WRITTEN PROBLEM A => Determine how many lines of the rows below contain the word "Sassofono", and give only that number.

EXTRACT TO READ =>
....

Opinion
17-CV-2803 (ALC)
03-22-2019
OPINION AND ORDER ANDREW L. CARTER, JR., United States District Judge :
Plaintiff Andre Durham (hereinafter "Plaintiff" or "Mr. Durham") brings this action, pro se, against the City of New York and Police Officers Michael Shoum and Patrick Daly (collectively, "Defendants") under 42 U.S.C. § 1983 alleging Equal Protection violations as well as violations of the Fourth Amendment, including false arrest and malicious prosecution claims. Mr. Durham also asserts state law defamation, intentional infliction of emotional distress ("IIED"), and negligence claims.
Defendant Daly is a named Defendant in this case, however at no point does Plaintiff's FAC include allegations of personal involvement specific to Officer Daly. See Moffit v. Town of Brookfield, 950 F.2d 880, 886 (2d Cir. 1991).
PROCEDURAL HISTORY
Plaintiff initiated this action on April 18, 2017. ECF Nos. 1-2. On June 12, 2017, Plaintiff was granted leave to amend his Complaint, which he filed on June 22, 2017. ECF Nos. 5, 7. Defendants answered Plaintiff's First Amended Complaint ("FAC") on November 6, 2017. ECF No. 19. In a letter dated December 8, 2017, Defendants requested a pre-motion conference in anticipation of a motion to dismiss. ECF No. 26. The Court granted Defendants' request and held a Joint Telephone Conference on January 23, 2018. ECF No. 27. Defendants were granted leave to file their Motion to Dismiss, which they did, along with supporting documents, on April 10, 2018. ECF No. 34-36. Plaintiff did not respond to Defendants' Motion to Dismiss. ECF No. 38. On June 6, 2018, Plaintiff was Ordered to Show Cause as to why Defendants' Motion should not be deemed unopposed. ECF No. 38. To date, Plaintiff has failed to respond to Defendants' Motion. Thus, Defendants' Motion is deemed unopposed and fully briefed. After careful consideration, Defendants' Motion to Dismiss is hereby GRANTED.

....

WRITTEN PROBLEM B => Copy the stretch of the court opinion above from "Defendant Daly is" through "(2d Cir. 1991).".

....

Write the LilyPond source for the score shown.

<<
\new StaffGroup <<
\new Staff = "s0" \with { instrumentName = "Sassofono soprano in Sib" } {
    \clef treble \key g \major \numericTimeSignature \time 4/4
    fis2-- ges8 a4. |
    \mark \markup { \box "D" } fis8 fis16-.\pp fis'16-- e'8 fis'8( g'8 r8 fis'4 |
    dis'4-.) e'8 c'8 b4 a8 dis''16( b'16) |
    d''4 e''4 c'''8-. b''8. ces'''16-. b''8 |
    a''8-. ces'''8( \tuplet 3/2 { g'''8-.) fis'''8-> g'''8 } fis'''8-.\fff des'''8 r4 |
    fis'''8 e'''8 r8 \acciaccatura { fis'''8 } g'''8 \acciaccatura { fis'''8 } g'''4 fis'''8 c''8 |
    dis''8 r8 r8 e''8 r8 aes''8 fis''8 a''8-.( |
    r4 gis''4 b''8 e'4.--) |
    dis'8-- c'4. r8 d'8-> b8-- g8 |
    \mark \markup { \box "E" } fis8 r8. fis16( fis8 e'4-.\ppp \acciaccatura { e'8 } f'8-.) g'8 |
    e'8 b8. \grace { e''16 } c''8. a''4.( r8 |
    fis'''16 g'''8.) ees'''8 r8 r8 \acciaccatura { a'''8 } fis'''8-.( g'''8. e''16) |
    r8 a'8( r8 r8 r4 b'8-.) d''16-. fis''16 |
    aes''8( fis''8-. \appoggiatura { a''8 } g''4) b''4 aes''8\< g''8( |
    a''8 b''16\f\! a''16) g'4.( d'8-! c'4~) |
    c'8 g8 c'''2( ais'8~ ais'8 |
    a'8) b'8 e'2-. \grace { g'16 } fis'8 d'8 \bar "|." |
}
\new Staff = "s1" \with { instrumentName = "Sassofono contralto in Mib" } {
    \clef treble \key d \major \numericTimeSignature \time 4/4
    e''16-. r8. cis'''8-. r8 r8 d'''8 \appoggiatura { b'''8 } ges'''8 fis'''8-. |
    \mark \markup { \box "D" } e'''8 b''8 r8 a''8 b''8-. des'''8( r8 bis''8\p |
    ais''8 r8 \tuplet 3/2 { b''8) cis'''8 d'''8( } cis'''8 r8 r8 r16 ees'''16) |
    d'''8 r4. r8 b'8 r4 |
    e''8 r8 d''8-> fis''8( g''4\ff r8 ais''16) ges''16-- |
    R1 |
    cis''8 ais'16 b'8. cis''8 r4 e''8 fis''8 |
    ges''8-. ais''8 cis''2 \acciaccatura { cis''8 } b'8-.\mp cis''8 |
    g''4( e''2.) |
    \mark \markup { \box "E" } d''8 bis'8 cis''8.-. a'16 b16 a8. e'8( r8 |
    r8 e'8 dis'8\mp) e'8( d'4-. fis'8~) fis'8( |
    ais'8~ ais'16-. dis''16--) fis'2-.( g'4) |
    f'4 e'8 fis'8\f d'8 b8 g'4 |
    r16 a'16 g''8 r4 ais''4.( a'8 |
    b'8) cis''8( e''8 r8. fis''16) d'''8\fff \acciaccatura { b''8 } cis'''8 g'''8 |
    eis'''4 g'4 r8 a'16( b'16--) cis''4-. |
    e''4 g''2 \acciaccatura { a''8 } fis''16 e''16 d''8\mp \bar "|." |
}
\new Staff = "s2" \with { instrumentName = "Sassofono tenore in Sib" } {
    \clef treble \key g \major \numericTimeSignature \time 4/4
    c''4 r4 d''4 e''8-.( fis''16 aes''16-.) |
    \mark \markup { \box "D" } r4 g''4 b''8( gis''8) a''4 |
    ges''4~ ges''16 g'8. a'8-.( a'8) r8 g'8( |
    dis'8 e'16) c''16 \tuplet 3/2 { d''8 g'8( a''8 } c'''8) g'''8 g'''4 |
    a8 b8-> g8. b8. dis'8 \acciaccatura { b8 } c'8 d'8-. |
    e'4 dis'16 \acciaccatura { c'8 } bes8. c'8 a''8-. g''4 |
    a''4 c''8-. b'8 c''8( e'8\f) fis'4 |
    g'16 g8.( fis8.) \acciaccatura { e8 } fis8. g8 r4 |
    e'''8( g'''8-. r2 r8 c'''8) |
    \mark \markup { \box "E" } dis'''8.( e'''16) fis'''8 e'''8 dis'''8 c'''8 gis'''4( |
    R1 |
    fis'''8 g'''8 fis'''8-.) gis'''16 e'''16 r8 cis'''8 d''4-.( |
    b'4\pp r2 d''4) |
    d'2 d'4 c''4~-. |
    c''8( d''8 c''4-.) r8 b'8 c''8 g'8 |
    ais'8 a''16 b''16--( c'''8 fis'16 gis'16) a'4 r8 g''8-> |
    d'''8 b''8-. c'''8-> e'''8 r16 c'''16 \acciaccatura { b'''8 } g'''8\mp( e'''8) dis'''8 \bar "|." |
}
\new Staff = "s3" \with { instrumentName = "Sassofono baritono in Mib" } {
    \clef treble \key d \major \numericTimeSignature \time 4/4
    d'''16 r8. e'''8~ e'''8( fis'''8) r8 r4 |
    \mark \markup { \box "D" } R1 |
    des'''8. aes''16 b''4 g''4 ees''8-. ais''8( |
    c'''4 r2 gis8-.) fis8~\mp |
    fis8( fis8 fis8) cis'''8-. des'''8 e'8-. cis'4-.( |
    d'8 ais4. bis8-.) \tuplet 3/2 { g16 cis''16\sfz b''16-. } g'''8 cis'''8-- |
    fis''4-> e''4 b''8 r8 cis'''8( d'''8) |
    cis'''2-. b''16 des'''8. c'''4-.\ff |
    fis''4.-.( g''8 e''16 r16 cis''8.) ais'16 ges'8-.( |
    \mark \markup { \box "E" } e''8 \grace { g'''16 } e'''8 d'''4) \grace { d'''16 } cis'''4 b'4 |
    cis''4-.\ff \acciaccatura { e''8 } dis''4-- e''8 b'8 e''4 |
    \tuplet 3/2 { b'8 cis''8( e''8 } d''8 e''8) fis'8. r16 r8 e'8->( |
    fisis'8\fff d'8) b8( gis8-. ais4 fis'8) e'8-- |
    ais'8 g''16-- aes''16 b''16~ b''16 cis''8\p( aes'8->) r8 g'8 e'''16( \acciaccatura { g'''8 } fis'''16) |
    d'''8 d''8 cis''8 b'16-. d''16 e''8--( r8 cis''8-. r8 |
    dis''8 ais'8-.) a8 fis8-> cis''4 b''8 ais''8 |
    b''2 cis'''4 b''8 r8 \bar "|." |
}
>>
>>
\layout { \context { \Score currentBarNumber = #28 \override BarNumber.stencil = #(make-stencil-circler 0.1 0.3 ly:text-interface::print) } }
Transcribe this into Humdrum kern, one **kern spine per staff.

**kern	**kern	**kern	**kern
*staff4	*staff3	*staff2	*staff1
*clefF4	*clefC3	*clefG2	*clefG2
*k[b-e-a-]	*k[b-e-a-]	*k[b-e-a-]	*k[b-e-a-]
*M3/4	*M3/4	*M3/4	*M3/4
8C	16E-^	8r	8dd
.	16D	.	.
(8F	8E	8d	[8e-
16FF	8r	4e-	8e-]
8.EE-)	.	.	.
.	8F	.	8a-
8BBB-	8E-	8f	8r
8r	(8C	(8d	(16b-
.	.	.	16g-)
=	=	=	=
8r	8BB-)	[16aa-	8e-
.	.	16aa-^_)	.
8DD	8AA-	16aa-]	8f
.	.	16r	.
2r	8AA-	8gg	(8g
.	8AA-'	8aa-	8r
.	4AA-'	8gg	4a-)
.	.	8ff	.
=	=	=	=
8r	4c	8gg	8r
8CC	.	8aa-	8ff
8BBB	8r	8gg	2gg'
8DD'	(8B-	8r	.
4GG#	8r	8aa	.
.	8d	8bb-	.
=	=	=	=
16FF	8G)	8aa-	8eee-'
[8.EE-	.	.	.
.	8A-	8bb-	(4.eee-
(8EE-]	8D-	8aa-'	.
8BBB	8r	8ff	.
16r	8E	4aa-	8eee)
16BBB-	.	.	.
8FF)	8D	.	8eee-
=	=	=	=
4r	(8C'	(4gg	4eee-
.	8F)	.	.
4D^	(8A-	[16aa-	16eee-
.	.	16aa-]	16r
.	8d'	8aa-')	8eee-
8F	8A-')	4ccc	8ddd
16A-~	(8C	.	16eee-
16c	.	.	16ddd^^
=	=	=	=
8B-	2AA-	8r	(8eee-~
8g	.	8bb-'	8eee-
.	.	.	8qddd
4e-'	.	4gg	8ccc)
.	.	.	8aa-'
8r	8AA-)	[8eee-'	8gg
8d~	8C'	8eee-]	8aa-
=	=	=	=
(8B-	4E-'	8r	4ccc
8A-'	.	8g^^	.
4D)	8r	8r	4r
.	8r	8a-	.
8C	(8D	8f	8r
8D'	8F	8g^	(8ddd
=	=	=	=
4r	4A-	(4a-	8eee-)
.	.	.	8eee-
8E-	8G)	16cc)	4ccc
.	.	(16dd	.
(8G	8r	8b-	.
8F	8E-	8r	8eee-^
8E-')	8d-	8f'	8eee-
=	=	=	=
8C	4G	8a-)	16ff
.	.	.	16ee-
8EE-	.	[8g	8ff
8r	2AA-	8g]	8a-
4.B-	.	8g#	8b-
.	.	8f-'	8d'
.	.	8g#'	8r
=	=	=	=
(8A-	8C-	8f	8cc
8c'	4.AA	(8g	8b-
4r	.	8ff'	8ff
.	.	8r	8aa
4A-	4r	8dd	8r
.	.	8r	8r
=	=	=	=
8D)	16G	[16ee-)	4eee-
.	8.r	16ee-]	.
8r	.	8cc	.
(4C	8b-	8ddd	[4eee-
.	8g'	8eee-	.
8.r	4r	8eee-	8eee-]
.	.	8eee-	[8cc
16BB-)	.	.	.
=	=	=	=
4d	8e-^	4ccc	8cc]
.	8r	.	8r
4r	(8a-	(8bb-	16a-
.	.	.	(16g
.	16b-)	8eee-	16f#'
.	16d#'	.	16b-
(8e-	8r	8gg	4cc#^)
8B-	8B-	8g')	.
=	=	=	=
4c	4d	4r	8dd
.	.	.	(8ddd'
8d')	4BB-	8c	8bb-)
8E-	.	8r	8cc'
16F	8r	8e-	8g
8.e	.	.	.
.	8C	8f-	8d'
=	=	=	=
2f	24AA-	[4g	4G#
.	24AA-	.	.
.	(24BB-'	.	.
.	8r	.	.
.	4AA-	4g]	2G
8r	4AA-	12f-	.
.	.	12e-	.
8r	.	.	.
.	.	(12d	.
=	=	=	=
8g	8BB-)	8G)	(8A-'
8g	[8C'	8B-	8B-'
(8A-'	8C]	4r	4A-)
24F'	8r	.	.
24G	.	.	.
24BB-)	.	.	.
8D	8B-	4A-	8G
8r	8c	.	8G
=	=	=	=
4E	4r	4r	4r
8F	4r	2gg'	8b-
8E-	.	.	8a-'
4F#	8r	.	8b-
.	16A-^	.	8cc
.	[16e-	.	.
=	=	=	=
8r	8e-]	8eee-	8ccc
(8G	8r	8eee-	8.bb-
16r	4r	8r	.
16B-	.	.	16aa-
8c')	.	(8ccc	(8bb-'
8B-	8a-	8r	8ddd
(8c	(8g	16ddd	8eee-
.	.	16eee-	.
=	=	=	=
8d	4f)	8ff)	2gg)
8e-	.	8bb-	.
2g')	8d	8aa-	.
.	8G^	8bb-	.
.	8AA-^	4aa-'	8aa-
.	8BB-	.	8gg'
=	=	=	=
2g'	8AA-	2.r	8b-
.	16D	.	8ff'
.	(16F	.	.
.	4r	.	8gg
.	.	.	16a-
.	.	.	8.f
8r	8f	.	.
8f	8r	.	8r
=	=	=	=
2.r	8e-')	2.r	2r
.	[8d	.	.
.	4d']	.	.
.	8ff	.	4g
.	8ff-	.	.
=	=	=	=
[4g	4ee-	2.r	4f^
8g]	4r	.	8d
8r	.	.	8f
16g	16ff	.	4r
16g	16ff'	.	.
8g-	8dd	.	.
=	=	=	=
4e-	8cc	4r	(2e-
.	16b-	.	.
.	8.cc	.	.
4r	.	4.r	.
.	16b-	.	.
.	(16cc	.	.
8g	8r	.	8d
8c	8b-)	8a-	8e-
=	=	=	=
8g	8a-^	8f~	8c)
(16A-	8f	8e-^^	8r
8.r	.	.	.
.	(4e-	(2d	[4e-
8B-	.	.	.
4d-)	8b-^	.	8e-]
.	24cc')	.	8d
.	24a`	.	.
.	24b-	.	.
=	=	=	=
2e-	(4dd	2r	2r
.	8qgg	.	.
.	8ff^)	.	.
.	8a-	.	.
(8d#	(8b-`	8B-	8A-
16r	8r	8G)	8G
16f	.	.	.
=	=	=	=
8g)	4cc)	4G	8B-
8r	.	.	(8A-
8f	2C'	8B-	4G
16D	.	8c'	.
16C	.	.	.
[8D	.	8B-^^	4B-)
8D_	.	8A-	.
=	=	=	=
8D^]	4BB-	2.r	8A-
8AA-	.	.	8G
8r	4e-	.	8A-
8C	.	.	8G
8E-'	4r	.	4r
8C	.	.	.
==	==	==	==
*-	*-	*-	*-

....

FINAL ANSWER A => 4

FINAL ANSWER B =>
Defendant Daly is a named Defendant in this case, however at no point does Plaintiff's FAC include allegations of personal involvement specific to Officer Daly. See Moffit v. Town of Brookfield, 950 F.2d 880, 886 (2d Cir. 1991).